Refresh, Renew proposes alternatives to the current funerary protocols for the channelling of ceremony both online and IRL. It manages the digital remains of a life lived online, matching the current multiplication of bodily images as they navigate online and persist after biological expiration.
Common Accounts’ Refresh, Renew continues their line of research on the subject of architecture’s role in the intersection of death and daily-life. If the cemetery and the mausoleum are no longer the exclusive spaces for the funeral ever since the arrival of social media a little over a decade ago, this alteration the funerary social spheres has multiplied the spaces through which ceremony is channelled.
By rearticulating gym traditions and technologies, Refresh, Renew focuses on the increasing production and circulation of bodies and their images and capitalizes on their capacity to construct vast personal archives as a project of eternalization. Recent cases of online funeral memorialization through the practice of fitness have brought to the surface a long historical lineage of the relationship between body-culture and death that span from the practice of athletics on Etruscan funerals to the development of contemporary mass fitness by the North American military apparatus. In this context, Facebook’s first significant encounters with death —prompted by a fitness coach claiming access to the digital file of his dead son— shows the displacement of spaces of mourning to areas like the comments section of a YouTube channel, a home-gym, or muscle itself.

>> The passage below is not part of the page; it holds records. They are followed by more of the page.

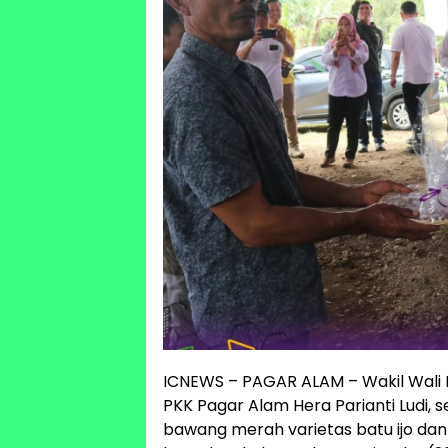
ICNEWS – PAGAR ALAM – Wakil Wali 
PKK Pagar Alam Hera Parianti Ludi, 
bawang merah varietas batu ijo dan 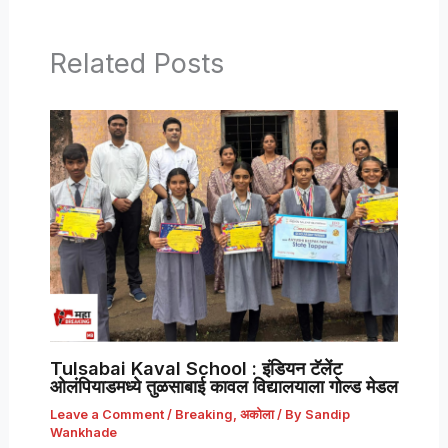
Related Posts
Tulsabai Kaval School : इंडियन टॅलेंट
ओलंपियाडमध्ये तुळसाबाई कावल विद्यालयाला गोल्ड मेडल
Leave a Comment
/
Breaking
,
अकोला
/ By
Sandip
Wankhade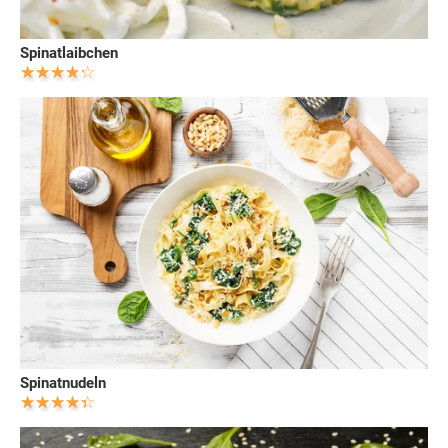
Spinatlaibchen
Spinatnudeln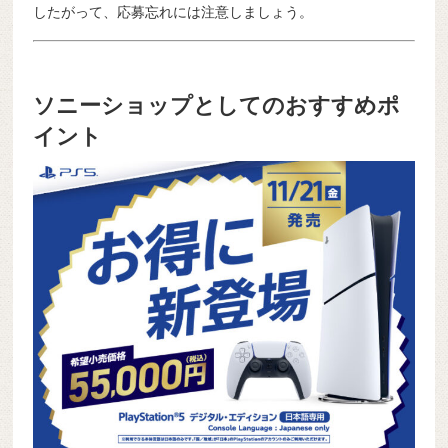
したがって、応募忘れには注意しましょう。
ソニーショップとしてのおすすめポ
イント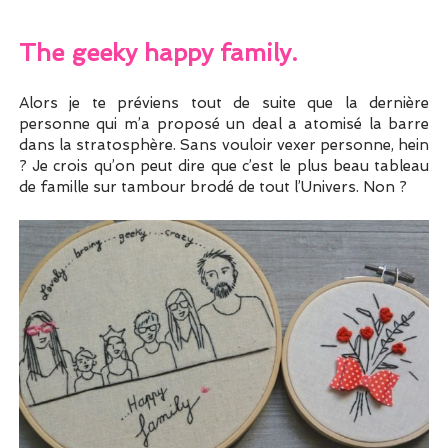
The geeky happy family.
Alors je te préviens tout de suite que la dernière
personne qui m’a proposé un deal a atomisé la barre
dans la stratosphère. Sans vouloir vexer personne, hein
? Je crois qu’on peut dire que c’est le plus beau tableau
de famille sur tambour brodé de tout l’Univers. Non ?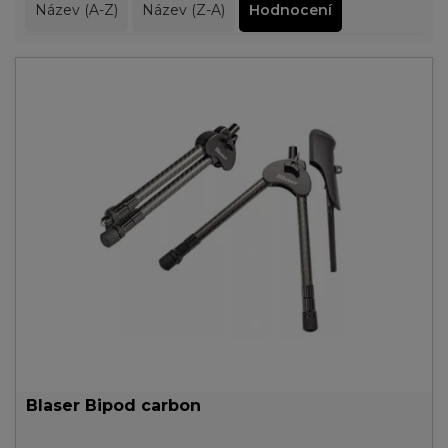
Název (A-Z)
Název (Z-A)
Hodnocení
Blaser Bipod carbon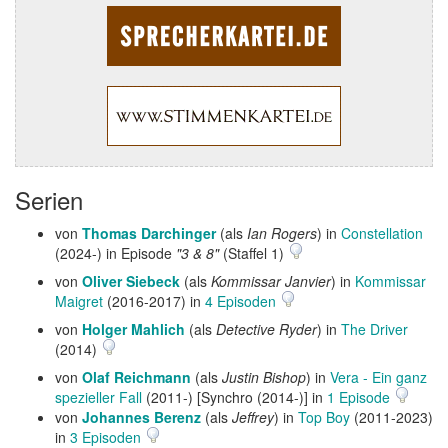
Serien
von
Thomas Darchinger
(als
Ian Rogers
) in
Constellation
(2024-) in Episode
"3 & 8"
(Staffel 1)
von
Oliver Siebeck
(als
Kommissar Janvier
) in
Kommissar
Maigret
(2016-2017) in
4 Episoden
von
Holger Mahlich
(als
Detective Ryder
) in
The Driver
(2014)
von
Olaf Reichmann
(als
Justin Bishop
) in
Vera - Ein ganz
spezieller Fall
(2011-) [Synchro (2014-)] in
1 Episode
von
Johannes Berenz
(als
Jeffrey
) in
Top Boy
(2011-2023)
in
3 Episoden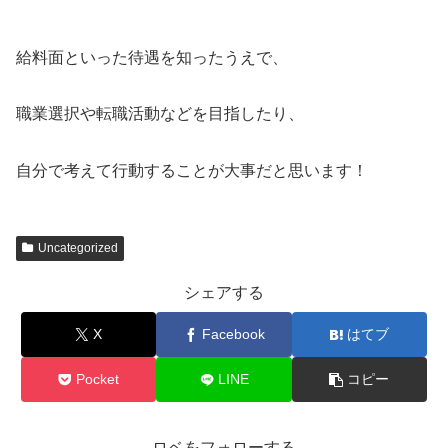
給料面といった待遇を知ったうえで、
職業選択や転職活動などを目指したり、
自分で考えて行動することが大事だと思います！
Uncategorized
シェアする
X
Facebook
はてブ
Pocket
LINE
コピー
ロベをフォローする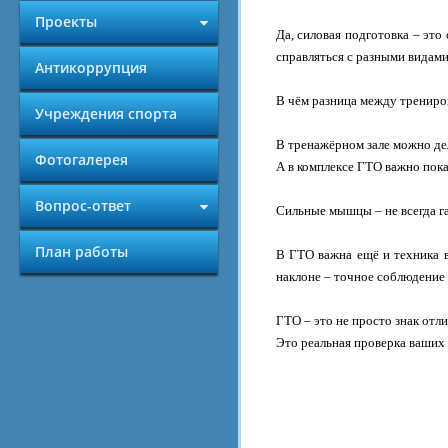
Проекты
Да, силовая подготовка – это
справляться с разными видам
Антикоррупция
В чём разница между трениров
Учреждения спорта
В тренажёрном зале можно де
Фотогалерея
А в комплексе ГТО важно показ
Вопрос-ответ
Сильные мышцы – не всегда га
План работы
В ГТО важна ещё и техника в
наклоне – точное соблюдение
ГТО – это не просто знак отли
Это реальная проверка ваших 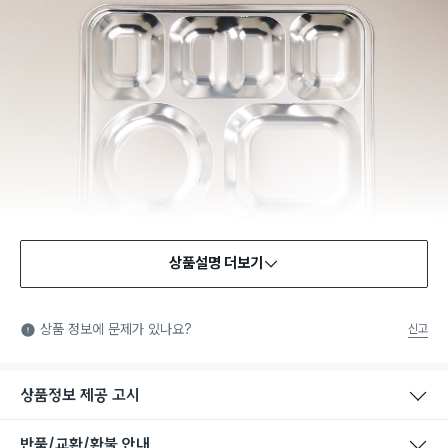
상품설명 더보기
식품용 기구
식품용 기구: 식품위생법에서 정한 규격에 따라 제조되어 식품 또
상품 정보에 문제가 있나요?
신고
는 식품첨가물에 사용할 수 있는 식품용기구라는 표시입니다.
상품정보 제공 고시
반품/교환/환불 안내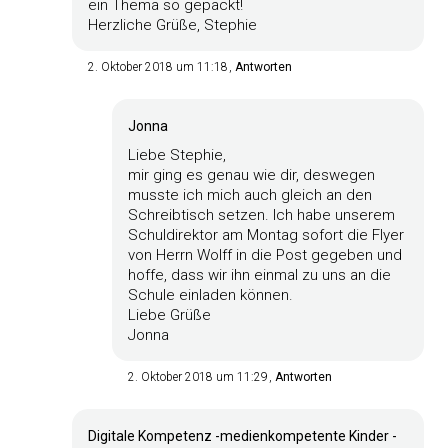
ein Thema so gepackt!
Herzliche Grüße, Stephie
2. Oktober 2018 um 11:18
Antworten
Jonna
Liebe Stephie,
mir ging es genau wie dir, deswegen
musste ich mich auch gleich an den
Schreibtisch setzen. Ich habe unserem
Schuldirektor am Montag sofort die Flyer
von Herrn Wolff in die Post gegeben und
hoffe, dass wir ihn einmal zu uns an die
Schule einladen können.
Liebe Grüße
Jonna
2. Oktober 2018 um 11:29
Antworten
Digitale Kompetenz -medienkompetente Kinder -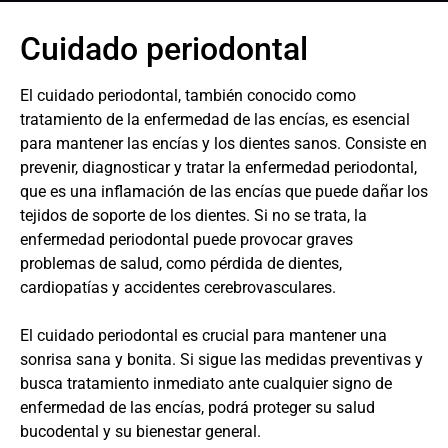
Cuidado periodontal
El cuidado periodontal, también conocido como
tratamiento de la enfermedad de las encías, es esencial
para mantener las encías y los dientes sanos. Consiste en
prevenir, diagnosticar y tratar la enfermedad periodontal,
que es una inflamación de las encías que puede dañar los
tejidos de soporte de los dientes. Si no se trata, la
enfermedad periodontal puede provocar graves
problemas de salud, como pérdida de dientes,
cardiopatías y accidentes cerebrovasculares.
El cuidado periodontal es crucial para mantener una
sonrisa sana y bonita. Si sigue las medidas preventivas y
busca tratamiento inmediato ante cualquier signo de
enfermedad de las encías, podrá proteger su salud
bucodental y su bienestar general.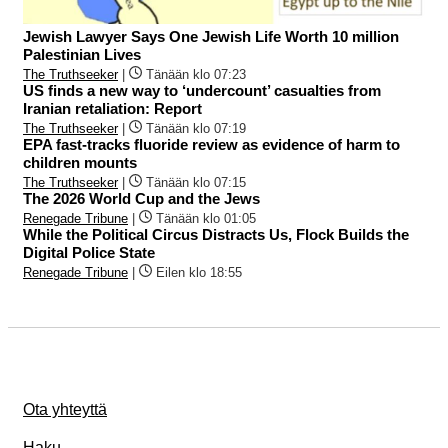
Jewish Lawyer Says One Jewish Life Worth 10 million
Palestinian Lives
The Truthseeker
|
Tänään klo 07:23
US finds a new way to ‘undercount’ casualties from
Iranian retaliation: Report
The Truthseeker
|
Tänään klo 07:19
EPA fast-tracks fluoride review as evidence of harm to
children mounts
The Truthseeker
|
Tänään klo 07:15
The 2026 World Cup and the Jews
Renegade Tribune
|
Tänään klo 01:05
While the Political Circus Distracts Us, Flock Builds the
Digital Police State
Renegade Tribune
|
Eilen klo 18:55
Ota yhteyttä
Haku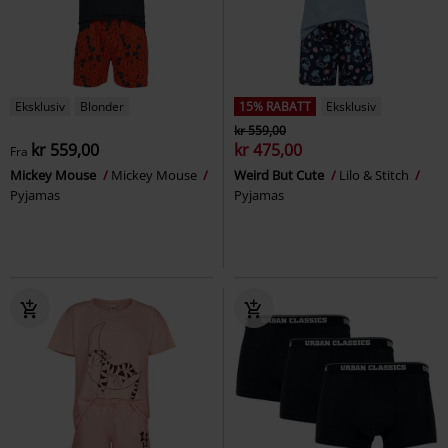
Eksklusiv
Blonder
15% RABATT
Eksklusiv
kr 559,00
kr 559,00
kr 475,00
Fra
Mickey Mouse
Mickey Mouse
Weird But Cute
Lilo & Stitch
Pyjamas
Pyjamas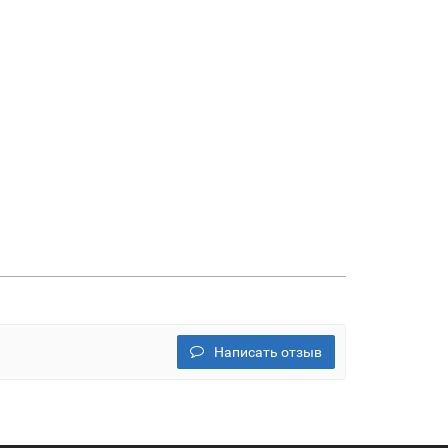
Написать отзыв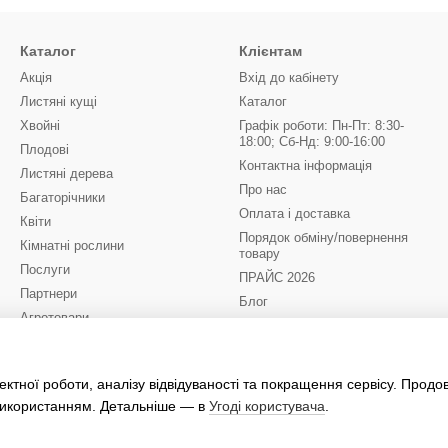
Каталог
Клієнтам
Акція
Вхід до кабінету
Листяні кущі
Каталог
Хвойні
Графік роботи: Пн-Пт: 8:30-
18:00; Сб-Нд: 9:00-16:00
Плодові
Контактна інформація
Листяні дерева
Про нас
Багаторічники
Оплата і доставка
Квіти
Порядок обміну/повернення
Кімнатні рослини
товару
Послуги
ПРАЙС 2026
Партнери
Блог
Агротовари
Відгуки про магазин
Квіти до 8 Березня
(бронювання на 2027)
Ми в соцмережах
ктної роботи, аналізу відвідуваності та покращення сервісу. Прод
 використанням. Детальніше — в
Угоді користувача
.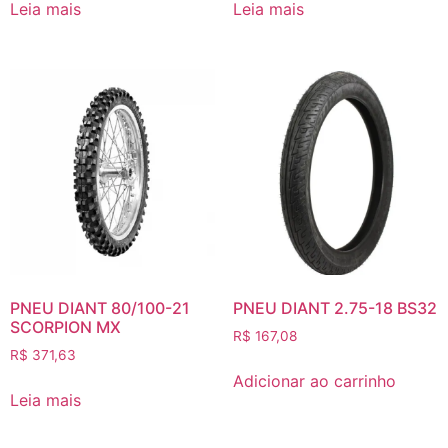
Leia mais
Leia mais
PNEU DIANT 80/100-21
PNEU DIANT 2.75-18 BS32
SCORPION MX
R$
167,08
R$
371,63
Adicionar ao carrinho
Leia mais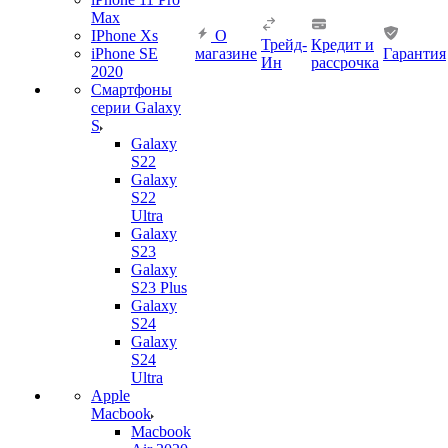
Max
IPhone Xs
О
Трейд-
Кредит и
iPhone SE
магазине
Гарантия
Ин
рассрочка
2020
Смартфоны
серии Galaxy
S
Galaxy
S22
Galaxy
S22
Ultra
Galaxy
S23
Galaxy
S23 Plus
Galaxy
S24
Galaxy
S24
Ultra
Apple
Macbook
Macbook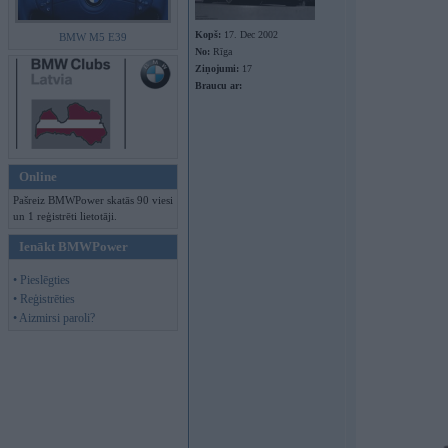
Kopš:
17. Dec 2002
BMW M5 E39
No:
Rīga
Ziņojumi:
17
Braucu ar:
Online
Pašreiz BMWPower skatās 90 viesi
un 1 reģistrēti lietotāji.
Ienākt BMWPower
• Pieslēgties
• Reģistrēties
• Aizmirsi paroli?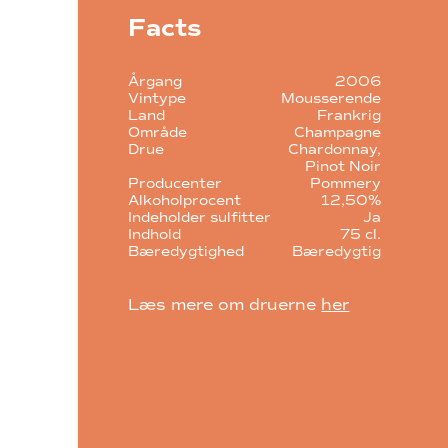
Facts
Årgang
2006
Vintype
Mousserende
Land
Frankrig
Område
Champagne
Drue
Chardonnay
Pinot Noir
Producenter
Pommery
Alkoholprocent
12,50%
Indeholder sulfitter
Ja
Indhold
75 cl.
Bæredygtighed
Bæredygtig
Læs mere om druerne
her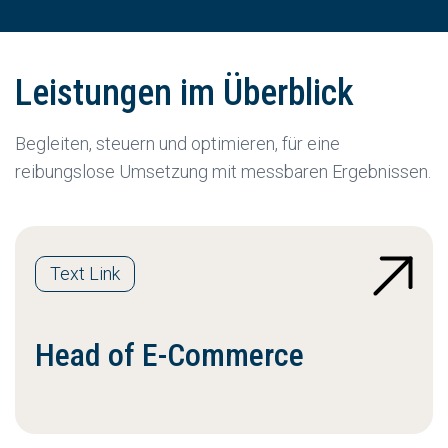
Leistungen im Überblick
Begleiten, steuern und optimieren, für eine
reibungslose Umsetzung mit messbaren Ergebnissen.
Text Link
Head of E-Commerce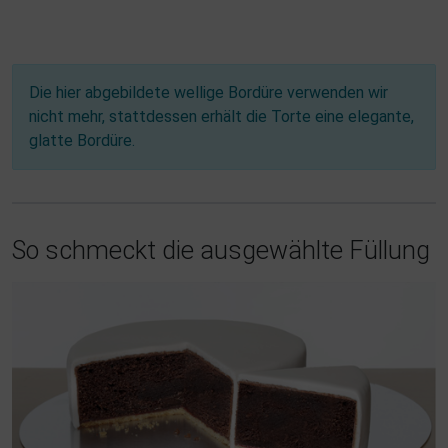
Die hier abgebildete wellige Bordüre verwenden wir
nicht mehr, stattdessen erhält die Torte eine elegante,
glatte Bordüre.
So schmeckt die ausgewählte Füllung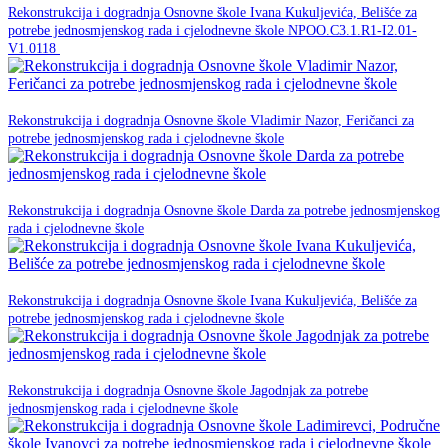
Rekonstrukcija i dogradnja Osnovne škole Ivana Kukuljevića, Belišće za
potrebe jednosmjenskog rada i cjelodnevne škole NPOO.C3.1.R1-I2.01-
NPOO
V1.0118
23. prosinca 2025.
Rekonstrukcija i dogradnja Osnovne škole Vladimir Nazor, Feričanci za
NPOO
potrebe jednosmjenskog rada i cjelodnevne škole
23. prosinca 2025.
Rekonstrukcija i dogradnja Osnovne škole Darda za potrebe jednosmjenskog
NPOO
rada i cjelodnevne škole
23. prosinca 2025.
Rekonstrukcija i dogradnja Osnovne škole Ivana Kukuljevića, Belišće za
NPOO
potrebe jednosmjenskog rada i cjelodnevne škole
23. prosinca 2025.
Rekonstrukcija i dogradnja Osnovne škole Jagodnjak za potrebe
NPOO
jednosmjenskog rada i cjelodnevne škole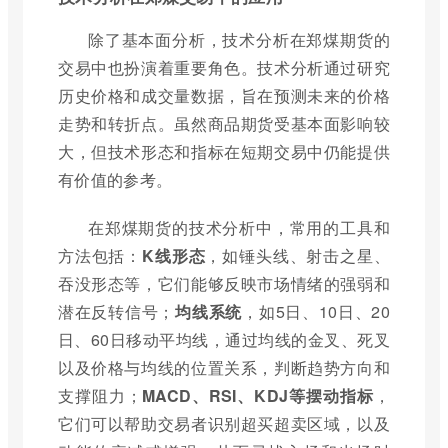
除了基本面分析，技术分析在郑煤期货的
交易中也扮演着重要角色。技术分析通过研究
历史价格和成交量数据，旨在预测未来的价格
走势和转折点。虽然商品期货受基本面影响较
大，但技术形态和指标在短期交易中仍能提供
有价值的参考。
在郑煤期货的技术分析中，常用的工具和
方法包括：
K线形态
，如锤头线、射击之星、
吞没形态等，它们能够反映市场情绪的强弱和
潜在反转信号；
均线系统
，如5日、10日、20
日、60日移动平均线，通过均线的金叉、死叉
以及价格与均线的位置关系，判断趋势方向和
支撑阻力；
MACD、RSI、KDJ等摆动指标
，
它们可以帮助交易者识别超买超卖区域，以及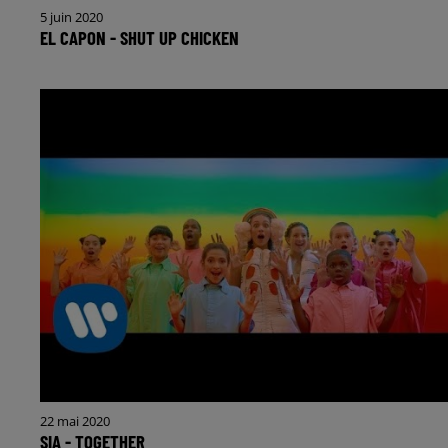
5 juin 2020
EL CAPON - SHUT UP CHICKEN
22 mai 2020
SIA - TOGETHER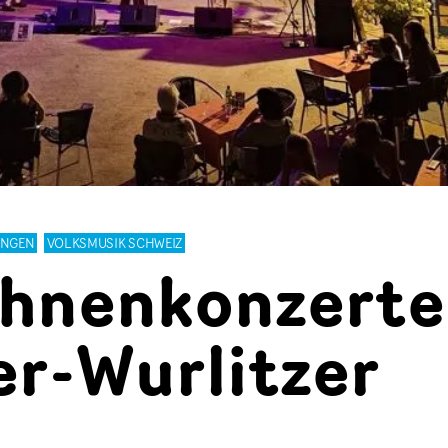
UNGEN
VOLKSMUSIK SCHWEIZ
hnenkonzerte
er-Wurlitzer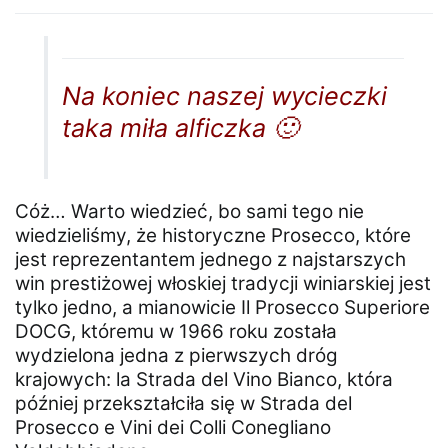
Na koniec naszej wycieczki
taka miła alficzka 🙂
Cóż… Warto wiedzieć, bo sami tego nie
wiedzieliśmy, że historyczne Prosecco, które
jest reprezentantem jednego z najstarszych
win prestiżowej włoskiej tradycji winiarskiej jest
tylko jedno, a mianowicie Il Prosecco Superiore
DOCG, któremu w 1966 roku została
wydzielona jedna z pierwszych dróg
krajowych: la Strada del Vino Bianco, która
później przekształciła się w Strada del
Prosecco e Vini dei Colli Conegliano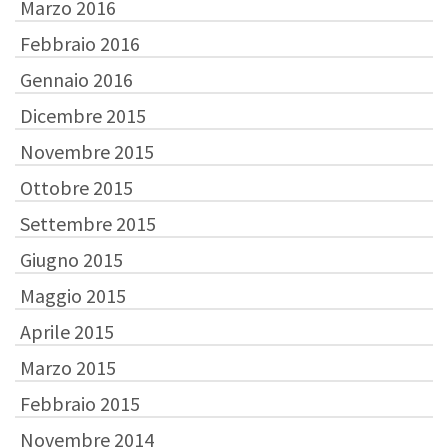
Marzo 2016
Febbraio 2016
Gennaio 2016
Dicembre 2015
Novembre 2015
Ottobre 2015
Settembre 2015
Giugno 2015
Maggio 2015
Aprile 2015
Marzo 2015
Febbraio 2015
Novembre 2014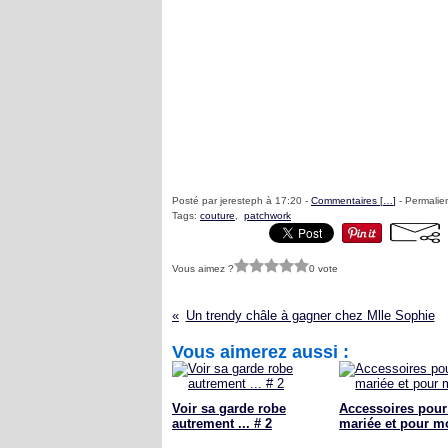
Posté par jeresteph à 17:20 -
Commentaires [
…
]
- Permalien
Tags:
couture
,
patchwork
Vous aimez ?
0 vote
Un trendy châle à gagner chez Mlle Sophie
Vous aimerez aussi :
Voir sa garde robe
Accessoires pour
autrement ... # 2
mariée et pour mo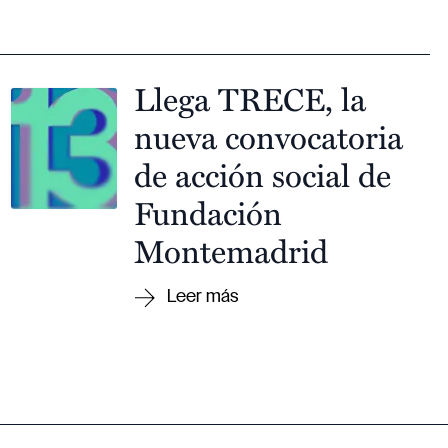
Llega TRECE, la
nueva convocatoria
de acción social de
Fundación
Montemadrid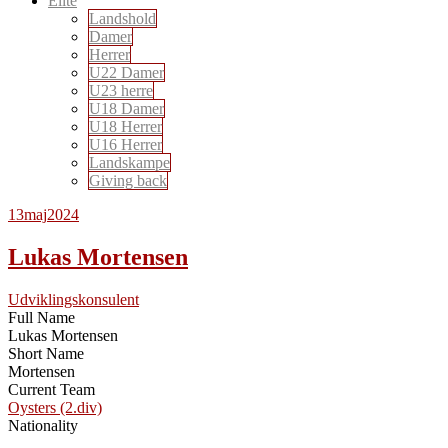
Elite
Landshold
Damer
Herrer
U22 Damer
U23 herre
U18 Damer
U18 Herrer
U16 Herrer
Landskampe
Giving back
13
maj
2024
Lukas Mortensen
Udviklingskonsulent
Full Name
Lukas Mortensen
Short Name
Mortensen
Current Team
Oysters (2.div)
Nationality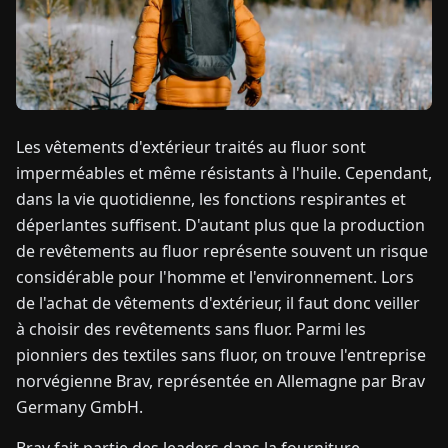
TUALITÉS
À
PROPOS
Les vêtements d'extérieur traités au fluor sont
imperméables et même résistants à l'huile. Cependant,
EN
DE
FR
ES
IT
NL
PL
HU
dans la vie quotidienne, les fonctions respirantes et
déperlantes suffisent. D'autant plus que la production
de revêtements au fluor représente souvent un risque
CONTACTEZ-
considérable pour l'homme et l'environnement. Lors
NOUS
de l'achat de vêtements d'extérieur, il faut donc veiller
à choisir des revêtements sans fluor. Parmi les
pionniers des textiles sans fluor, on trouve l'entreprise
norvégienne Brav, représentée en Allemagne par Brav
Germany GmbH.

The catalogue of Hans Hollein’s “MAN transFORMS” exhibition of 1976 asserted that “there are mainly two fields of man’s activity: to survive during life and to survive after life.” The reason we engage design is, Hollein proposed, “to live and to die and possibly to live beyond death,” which presciently described the condition of the virtual afterlife and the persistence of life’s digital remains after the point of biological expiration. But it also describes the way technologies foster transformations of the body indiscriminately, in both life and death. Perhaps unsurprisingly, a structuring cloud diagram for Hollein’s exhibition featured the central figure of the “BODY.” Among the few “interrelated subjects” that orbited around it were “redesigning the man,” “bodybuilding,” and “death.” Self-design, or rather “self-DESIGN,” according to the frame of the exhibition, is among those transformations which provide the extension of life after death: the survival, twinning, transmutation, or upgrading of the body. While the cases of John Berlin and Bobbi Kristina Brown operate through contemporary mechanisms, Semper provides a corresponding case from the early industrial period.